Los Angeles’ Dodger Stadium will be launched as a mass vaccination site starting Friday morning, City Mayor Eric Garcetti announced Thursday at a news conference.
The site, which the mayor called “the largest vaccination site in the country,” will have the capacity to vaccinate 12,000 people every day. An entire workforce has been deployed to administer the vaccines, according to Garcetti.
“This vaccine is safe, this vaccine is safe,” he said repeatedly, urging residents to receive the vaccine after they are eligible.
“It is your civic duty when it is your turn to receive that vaccine. It is an act of love for your fellow citizen, because it will save the life of someone or the life of many people and it is a step forward towards the reopening of our schools and economy ”.
Who can get the vaccine: In Los Angeles County, the vaccine is currently only available to health care workers and the elderly who live in nursing homes and skilled care facilities. While the county has about 1 million health workers, Garcetti said about half of them have not yet received the vaccine.
“The bottom line is that we don’t have enough vaccines,” Garcetti said.
He also said that some sites may reserve the allocation of vaccines to administer the second dose to their health care workers.

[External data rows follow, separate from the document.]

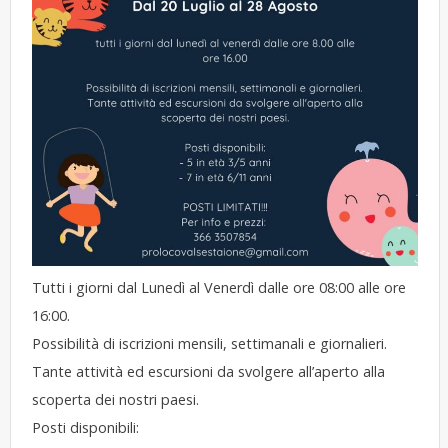
Tutti i giorni dal Lunedì al Venerdì dalle ore 08:00 alle ore
16:00.
Possibilità di iscrizioni mensili, settimanali e giornalieri.
Tante attività ed escursioni da svolgere all’aperto alla
scoperta dei nostri paesi.
Posti disponibili:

With the opening of Dodger Stadium and five additional vaccination sites in the county, Garcetti said he expects hundreds of thousands to be vaccinated each week.
What’s happening in Los Angeles County: The county reported a total of 975,299 cases of coronavirus and 13,234 deaths.
Hospitalizations in the county continue to overwhelm hospitals and health care workers, and there are currently 7,906 people being treated in the hospital with coronavirus – 21% of them in the intensive care unit.
Garcetti said that although there are early signs that hospitalizations in the county can stabilize, he is “not even close to being out of the woods.”